One limitation of the current study is that we have not identified which acoustic-phonetic cues infants use to detect boundaries at the prosodic word level. Recent studies have suggested that duration cues alone are sufficient for adults to perceive the boundary between prosodic words.^12,17 However, these studies did not rule out the possibility that adults are also sensitive to other prosodically conditioned acoustic-phonetic cues to word boundaries, such as degree of coarticulation or changes in consonant realization due to initial strengthening.^10,11 Thus, there remains the possibility that during the course of early language acquisition infants must learn which acoustic-phonetic cues mark boundaries in their language. It may be the case that infants learn the cues marking smaller junctures such as word boundaries by attending to large junctures such as phrase and utterance boundaries.
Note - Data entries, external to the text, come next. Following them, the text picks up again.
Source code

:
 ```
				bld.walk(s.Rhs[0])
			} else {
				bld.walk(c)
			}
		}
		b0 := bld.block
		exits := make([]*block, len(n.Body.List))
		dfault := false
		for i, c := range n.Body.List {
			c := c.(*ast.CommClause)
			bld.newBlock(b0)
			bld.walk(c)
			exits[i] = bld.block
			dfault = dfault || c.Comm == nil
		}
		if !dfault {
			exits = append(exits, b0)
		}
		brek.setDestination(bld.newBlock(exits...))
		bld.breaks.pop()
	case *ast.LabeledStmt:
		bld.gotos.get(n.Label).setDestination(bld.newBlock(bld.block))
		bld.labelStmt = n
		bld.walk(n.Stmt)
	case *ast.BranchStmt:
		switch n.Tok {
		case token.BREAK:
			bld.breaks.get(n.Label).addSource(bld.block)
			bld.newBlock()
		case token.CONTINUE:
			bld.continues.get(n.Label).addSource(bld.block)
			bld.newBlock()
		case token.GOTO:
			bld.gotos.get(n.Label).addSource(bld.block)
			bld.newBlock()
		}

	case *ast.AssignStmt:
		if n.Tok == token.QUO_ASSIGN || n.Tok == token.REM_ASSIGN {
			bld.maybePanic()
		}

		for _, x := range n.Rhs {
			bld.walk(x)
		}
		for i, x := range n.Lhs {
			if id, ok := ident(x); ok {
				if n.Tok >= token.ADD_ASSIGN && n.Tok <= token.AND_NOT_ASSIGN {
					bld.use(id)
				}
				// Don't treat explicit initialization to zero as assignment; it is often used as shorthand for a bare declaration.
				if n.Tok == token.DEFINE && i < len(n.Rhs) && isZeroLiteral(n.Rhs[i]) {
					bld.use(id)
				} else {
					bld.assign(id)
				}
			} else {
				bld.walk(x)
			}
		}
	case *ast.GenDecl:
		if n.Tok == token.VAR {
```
Another area for future research will be to identify when infants begin using word-level acoustic-phonetic cues to parse the speech stream. Doing so will be important for integrating our findings with current models of developmental word segmentation. Perhaps sensitivity to word-level acoustic-phonetic cues to word boundaries develops along with sensitivity to phonotactic and allophonic cues at around the end of the first year of life, and in combination these cues help infants overcome their over reliance on lexical stress cues to word boundaries, i.e., integration of word-level acoustic-phonetic cues with other word segmentation cues may help English learners begin extracting noninitially stressed words from speech. Another possibility is that sensitivity to acoustic-phonetic cues begins developing even earlier, perhaps at the very earliest stages of word segmentation.¹⁹ If this were the case, then this would have important implications for current models of developmental word segmentation. Distributional models posit that infants begin segmenting words from speech by tracking conditional probabilities between syllables, i.e., syllables pairs that are statistically likely to co-occur are likely to be words. Once infants have segmented enough words from speech by tracking conditional probabilities between syllables, then they can notice that most of the words begin with a stressed syllable.¹⁴ Eventually, enough additional segmentation cues are learned for infants to reach an adult-like ability to extract words from speech. If infants were sensitive to prosodically conditioned acoustic-phonetic cues at the onset of word segmentation abilities, then this sensitivity would greatly constrain the use of distributional strategies to find word boundaries. Thus, it is important that future work investigate when and how infants begin detecting prosodically conditioned word boundaries in fluent speech.

I thank P. Jusczyk and the Jusczyk Lab Executive Committee for inspiring this work. I thank J. Miller, S. Shattuck-Hufnagel, A. M. Jusczyk, A. Cutler, B. Landua, and A. Seidl for invaluable help leading to the completion of this study.